Als chloor wordt gebruikt voor verbrandingsexperimenten, is het raadzaam om vooraf zand in de bodem van de kolf te gieten, anders kan het glas barsten. Er was geen zand bij de hand, dus ik nam het droog keukenzout- ook niet slecht, maar natrium kleurt de vlam geel(soms zit het in de weg).

De productie van chloor en experimenten met chloor kunnen worden omschreven als arbeidsintensief en soms uitputtend. We mogen niet vergeten dat chloor het eerste middel voor chemische oorlogsvoering is dat met succes op grote schaal wordt gebruikt, dus alle experimenten moeten worden uitgevoerd onder goede diepgang of op een buitenshuis. Chloor is geen bijzonder giftige stof, maar kan wel brandwonden aan de slijmvliezen veroorzaken, en bij onzorgvuldig werk zijn zelfs nog ergere gevolgen mogelijk. Een kennis vertelde mij dat hij tijdens zijn studentenpraktijkopleiding chloor kreeg. Toen er chloor vrijkwam, snoof hij volgens de regels aan de fles: met een handpalmbeweging richtte hij de lucht naar zijn gezicht. Ik rook het niet. Toen boog de ongelukkige onderzoeker zich over de fles en haalde diep adem - hij verloor onmiddellijk zijn adem: zonder de hulp van twee andere studenten had dit kunnen eindigen in de dood door verstikking.

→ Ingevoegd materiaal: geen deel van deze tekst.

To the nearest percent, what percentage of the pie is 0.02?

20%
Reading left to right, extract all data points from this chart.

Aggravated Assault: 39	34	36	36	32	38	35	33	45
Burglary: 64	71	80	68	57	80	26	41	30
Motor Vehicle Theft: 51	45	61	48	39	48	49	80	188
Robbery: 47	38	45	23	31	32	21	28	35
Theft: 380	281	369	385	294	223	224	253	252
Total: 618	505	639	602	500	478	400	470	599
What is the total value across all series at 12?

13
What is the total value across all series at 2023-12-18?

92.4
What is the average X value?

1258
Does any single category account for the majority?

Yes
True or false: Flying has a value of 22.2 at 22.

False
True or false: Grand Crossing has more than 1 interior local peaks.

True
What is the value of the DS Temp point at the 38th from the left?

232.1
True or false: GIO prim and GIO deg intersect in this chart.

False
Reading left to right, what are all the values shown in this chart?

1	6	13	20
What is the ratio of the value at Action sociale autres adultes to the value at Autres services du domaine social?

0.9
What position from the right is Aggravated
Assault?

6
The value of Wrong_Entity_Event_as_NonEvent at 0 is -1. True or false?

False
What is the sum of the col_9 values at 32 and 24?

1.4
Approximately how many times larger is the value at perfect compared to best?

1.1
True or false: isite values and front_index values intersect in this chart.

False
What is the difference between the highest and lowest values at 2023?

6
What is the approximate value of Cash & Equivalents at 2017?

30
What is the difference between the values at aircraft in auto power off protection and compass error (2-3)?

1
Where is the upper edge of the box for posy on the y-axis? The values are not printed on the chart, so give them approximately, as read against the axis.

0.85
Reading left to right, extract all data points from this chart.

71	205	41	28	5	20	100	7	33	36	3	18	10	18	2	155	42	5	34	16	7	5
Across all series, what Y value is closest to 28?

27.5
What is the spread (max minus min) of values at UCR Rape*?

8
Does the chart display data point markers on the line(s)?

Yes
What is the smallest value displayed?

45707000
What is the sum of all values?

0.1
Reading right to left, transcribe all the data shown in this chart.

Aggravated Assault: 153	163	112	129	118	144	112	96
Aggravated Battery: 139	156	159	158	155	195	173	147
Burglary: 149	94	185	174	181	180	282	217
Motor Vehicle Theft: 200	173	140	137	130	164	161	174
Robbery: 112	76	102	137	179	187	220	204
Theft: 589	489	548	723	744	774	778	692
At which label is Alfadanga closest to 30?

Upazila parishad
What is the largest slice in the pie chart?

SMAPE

__________________________________________________
Bij de reactie van zoutzuur en kaliumpermanganaat in de laatste fase is verwarming nog steeds wenselijk anders zal het permanganaat worden omgezet in gehydrateerd mangaan (IV) oxide bruin, wat leidt tot overconsumptie van permanganaat. Om mangaandioxide om te zetten in mangaan(II)chloride zijn verwarming en een overmaat zuur nodig.